An evening of Baul music takes me back to the immensely soulful tradition of western folk music in my younger days. The sense of longing, and belonging that such traditional music invokes can be compulsive.
Unsurprising, perhaps, when it is said of the Hindu and Sufi Muslim tradition from which Baul derives, that the music celebrates eternal love.
The Sufi tradition, of course, which celebrates and worships the Almighty through music and dance, is a natural partner of the great Hindu traditions of music and dance that also celebrates celestial influence. And in Bangladesh, those two great religions have long coexisted.. with the occasional, usually externally provoked, fraternal disagreement!
The music is generated on one, or two stringed simple lutes, or a curious single stringed instrument, together with a small drum, help between the knees, or in the crook of the arm. Small cymbals sometimes join the percussion, and, of course, the simple, haunting music of the bamboo flute that is ubiquitous in all Bangladeshi folk music.
The singers weave, and if not seated, weave in compulsive motion, as much dancing as singing.

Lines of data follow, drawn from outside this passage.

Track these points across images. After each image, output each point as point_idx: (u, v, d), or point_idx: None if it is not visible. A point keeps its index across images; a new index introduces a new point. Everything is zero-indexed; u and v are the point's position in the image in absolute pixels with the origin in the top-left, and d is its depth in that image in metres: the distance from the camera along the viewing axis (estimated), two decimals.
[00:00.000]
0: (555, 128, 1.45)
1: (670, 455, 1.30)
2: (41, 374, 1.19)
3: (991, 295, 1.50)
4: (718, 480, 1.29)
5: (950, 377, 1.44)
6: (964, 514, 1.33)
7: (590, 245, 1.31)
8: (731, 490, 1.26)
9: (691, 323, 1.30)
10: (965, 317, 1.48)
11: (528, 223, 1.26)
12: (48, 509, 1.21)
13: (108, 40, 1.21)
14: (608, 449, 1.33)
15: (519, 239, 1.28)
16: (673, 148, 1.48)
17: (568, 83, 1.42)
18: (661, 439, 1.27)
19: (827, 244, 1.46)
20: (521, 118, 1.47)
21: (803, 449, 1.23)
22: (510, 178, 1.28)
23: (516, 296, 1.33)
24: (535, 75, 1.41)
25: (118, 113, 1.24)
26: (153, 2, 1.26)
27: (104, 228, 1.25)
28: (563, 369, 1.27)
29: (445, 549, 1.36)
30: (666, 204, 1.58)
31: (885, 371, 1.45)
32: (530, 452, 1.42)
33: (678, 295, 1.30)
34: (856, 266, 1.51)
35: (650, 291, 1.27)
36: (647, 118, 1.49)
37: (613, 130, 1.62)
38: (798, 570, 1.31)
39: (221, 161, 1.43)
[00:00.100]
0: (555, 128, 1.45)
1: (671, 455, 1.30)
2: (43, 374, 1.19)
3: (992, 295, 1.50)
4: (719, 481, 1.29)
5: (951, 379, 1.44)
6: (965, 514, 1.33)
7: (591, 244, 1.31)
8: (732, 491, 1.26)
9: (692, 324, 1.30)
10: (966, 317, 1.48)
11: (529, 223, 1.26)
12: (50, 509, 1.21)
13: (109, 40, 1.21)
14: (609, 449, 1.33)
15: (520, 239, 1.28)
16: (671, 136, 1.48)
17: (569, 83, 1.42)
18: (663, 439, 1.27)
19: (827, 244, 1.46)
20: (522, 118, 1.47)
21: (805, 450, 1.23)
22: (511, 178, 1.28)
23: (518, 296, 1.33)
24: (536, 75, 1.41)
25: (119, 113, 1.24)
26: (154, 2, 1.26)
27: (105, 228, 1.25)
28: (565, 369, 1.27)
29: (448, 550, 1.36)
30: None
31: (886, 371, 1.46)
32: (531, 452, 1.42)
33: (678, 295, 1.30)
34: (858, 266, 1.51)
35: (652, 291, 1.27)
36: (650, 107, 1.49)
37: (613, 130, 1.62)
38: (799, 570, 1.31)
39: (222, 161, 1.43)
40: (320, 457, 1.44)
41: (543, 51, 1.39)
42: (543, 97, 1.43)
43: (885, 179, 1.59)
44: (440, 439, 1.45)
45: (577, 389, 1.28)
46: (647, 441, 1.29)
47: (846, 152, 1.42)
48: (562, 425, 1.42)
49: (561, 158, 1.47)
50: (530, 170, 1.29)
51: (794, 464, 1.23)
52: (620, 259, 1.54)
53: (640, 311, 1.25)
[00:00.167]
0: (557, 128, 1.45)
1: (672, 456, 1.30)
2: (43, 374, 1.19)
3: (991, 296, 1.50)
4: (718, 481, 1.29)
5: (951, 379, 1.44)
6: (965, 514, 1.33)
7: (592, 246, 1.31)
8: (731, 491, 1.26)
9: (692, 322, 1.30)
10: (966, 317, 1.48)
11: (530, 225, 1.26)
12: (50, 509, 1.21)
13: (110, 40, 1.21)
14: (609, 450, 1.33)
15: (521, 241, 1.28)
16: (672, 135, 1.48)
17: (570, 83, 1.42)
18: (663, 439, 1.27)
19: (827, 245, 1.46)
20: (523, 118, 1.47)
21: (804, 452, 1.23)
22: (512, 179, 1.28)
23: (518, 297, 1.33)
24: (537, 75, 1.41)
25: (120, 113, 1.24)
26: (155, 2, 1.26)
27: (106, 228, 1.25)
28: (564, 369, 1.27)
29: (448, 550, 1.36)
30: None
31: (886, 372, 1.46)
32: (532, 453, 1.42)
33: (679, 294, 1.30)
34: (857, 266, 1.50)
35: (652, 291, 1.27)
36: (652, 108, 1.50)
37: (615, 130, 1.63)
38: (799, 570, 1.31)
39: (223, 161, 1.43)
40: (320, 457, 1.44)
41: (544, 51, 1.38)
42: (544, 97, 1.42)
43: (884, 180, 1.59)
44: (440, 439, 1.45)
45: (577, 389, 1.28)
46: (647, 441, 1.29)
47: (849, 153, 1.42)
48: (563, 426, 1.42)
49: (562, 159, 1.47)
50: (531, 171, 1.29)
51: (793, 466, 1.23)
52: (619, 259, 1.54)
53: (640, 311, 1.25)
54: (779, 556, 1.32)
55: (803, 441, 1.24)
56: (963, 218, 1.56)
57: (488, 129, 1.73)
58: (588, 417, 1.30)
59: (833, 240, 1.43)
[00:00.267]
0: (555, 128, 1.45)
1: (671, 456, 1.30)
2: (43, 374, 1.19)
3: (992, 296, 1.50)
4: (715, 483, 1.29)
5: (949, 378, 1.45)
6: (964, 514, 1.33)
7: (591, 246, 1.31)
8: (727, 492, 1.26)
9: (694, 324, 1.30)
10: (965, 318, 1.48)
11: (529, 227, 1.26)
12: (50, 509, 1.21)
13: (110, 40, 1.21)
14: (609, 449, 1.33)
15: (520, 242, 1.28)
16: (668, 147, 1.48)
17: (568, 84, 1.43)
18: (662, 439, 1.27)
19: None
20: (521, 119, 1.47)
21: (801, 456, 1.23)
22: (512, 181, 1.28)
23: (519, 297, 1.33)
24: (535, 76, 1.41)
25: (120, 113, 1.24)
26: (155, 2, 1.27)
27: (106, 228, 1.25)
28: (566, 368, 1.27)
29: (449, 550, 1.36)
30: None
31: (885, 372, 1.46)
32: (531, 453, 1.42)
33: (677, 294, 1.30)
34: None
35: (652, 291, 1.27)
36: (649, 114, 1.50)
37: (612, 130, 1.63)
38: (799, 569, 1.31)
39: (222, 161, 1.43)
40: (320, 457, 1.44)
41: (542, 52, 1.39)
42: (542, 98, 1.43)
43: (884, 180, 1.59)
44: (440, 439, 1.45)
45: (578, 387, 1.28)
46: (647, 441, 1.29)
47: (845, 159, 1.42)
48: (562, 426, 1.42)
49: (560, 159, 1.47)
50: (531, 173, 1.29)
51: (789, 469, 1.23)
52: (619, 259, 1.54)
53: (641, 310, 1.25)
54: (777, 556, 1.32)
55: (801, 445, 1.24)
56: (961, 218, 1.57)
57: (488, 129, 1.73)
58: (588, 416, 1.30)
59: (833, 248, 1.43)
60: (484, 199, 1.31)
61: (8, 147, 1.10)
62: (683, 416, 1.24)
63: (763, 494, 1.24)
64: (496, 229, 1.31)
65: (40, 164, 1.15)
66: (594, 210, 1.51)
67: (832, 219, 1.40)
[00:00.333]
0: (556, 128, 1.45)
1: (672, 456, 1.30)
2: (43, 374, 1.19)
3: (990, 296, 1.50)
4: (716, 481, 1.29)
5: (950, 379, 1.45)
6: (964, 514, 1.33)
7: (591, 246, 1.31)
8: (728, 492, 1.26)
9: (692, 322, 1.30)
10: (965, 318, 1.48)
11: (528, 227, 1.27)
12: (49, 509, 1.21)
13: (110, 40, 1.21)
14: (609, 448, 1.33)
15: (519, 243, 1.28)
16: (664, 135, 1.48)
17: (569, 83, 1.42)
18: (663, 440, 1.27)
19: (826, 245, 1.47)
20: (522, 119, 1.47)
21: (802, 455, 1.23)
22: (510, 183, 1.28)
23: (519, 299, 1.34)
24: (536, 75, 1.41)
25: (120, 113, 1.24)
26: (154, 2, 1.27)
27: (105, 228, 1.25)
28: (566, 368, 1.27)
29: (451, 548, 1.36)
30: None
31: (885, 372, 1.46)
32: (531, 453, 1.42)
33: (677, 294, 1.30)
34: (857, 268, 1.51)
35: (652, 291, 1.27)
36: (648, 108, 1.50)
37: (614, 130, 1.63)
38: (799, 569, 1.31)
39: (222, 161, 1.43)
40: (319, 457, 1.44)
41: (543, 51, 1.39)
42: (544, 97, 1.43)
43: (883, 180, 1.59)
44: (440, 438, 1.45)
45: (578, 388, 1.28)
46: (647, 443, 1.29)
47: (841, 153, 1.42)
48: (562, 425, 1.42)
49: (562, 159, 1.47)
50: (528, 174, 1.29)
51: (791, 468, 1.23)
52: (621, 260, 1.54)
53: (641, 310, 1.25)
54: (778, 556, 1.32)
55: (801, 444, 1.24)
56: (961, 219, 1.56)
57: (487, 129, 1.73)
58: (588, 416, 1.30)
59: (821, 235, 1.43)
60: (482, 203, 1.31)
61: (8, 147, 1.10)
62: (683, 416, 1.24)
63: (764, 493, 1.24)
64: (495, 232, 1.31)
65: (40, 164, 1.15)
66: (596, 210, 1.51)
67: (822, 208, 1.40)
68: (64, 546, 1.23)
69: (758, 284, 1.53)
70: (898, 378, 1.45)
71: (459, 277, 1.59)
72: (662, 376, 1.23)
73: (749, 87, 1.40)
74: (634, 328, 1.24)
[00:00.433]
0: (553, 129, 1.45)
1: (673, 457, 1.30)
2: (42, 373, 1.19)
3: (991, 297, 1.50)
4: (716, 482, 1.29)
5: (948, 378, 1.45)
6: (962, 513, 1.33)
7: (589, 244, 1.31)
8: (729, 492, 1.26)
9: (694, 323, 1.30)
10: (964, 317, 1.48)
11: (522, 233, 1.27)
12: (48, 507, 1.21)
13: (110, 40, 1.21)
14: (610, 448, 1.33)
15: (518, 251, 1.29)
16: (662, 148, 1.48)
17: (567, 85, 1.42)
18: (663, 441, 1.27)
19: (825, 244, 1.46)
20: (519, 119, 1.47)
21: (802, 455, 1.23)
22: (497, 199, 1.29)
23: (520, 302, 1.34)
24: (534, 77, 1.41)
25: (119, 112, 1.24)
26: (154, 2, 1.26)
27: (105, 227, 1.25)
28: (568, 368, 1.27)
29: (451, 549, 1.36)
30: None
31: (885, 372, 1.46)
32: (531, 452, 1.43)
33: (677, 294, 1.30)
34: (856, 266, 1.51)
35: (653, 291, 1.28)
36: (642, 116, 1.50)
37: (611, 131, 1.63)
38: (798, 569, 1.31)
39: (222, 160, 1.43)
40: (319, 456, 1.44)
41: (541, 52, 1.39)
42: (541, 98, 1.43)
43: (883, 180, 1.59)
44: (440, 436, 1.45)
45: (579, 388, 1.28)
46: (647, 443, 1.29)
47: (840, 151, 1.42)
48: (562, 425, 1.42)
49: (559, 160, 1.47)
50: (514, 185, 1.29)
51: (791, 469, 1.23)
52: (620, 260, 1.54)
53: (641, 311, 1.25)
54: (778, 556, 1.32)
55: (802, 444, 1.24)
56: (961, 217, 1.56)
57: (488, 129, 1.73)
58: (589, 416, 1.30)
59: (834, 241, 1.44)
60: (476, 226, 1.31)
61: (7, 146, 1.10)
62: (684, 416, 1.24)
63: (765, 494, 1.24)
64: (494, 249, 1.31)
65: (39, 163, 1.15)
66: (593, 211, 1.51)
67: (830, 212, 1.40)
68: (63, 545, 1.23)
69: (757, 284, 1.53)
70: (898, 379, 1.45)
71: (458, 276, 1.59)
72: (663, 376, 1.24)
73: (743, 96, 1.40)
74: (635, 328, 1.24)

The musicians traditionally wear saffron coloured robes, not so very unlike the gard of Buddhist monks.
Immensely popular in Bangladeshi culture that remains close to the heritage of Nobel Laureate Tagore, and the rather earlier Lalon Shah, twice a year, to celebrate the birth of Lalon in March, and death in October (If the biography is to be believed he was 114 years old when he died!), great festivals are held in Kushtia, at which all comers find a welcome.. though finding shelter maybe a little harder! Perhaps something of a twice yearly Glastonbury?
Somehow, just an evening with friends and acouple of Baul artists seems more appealing.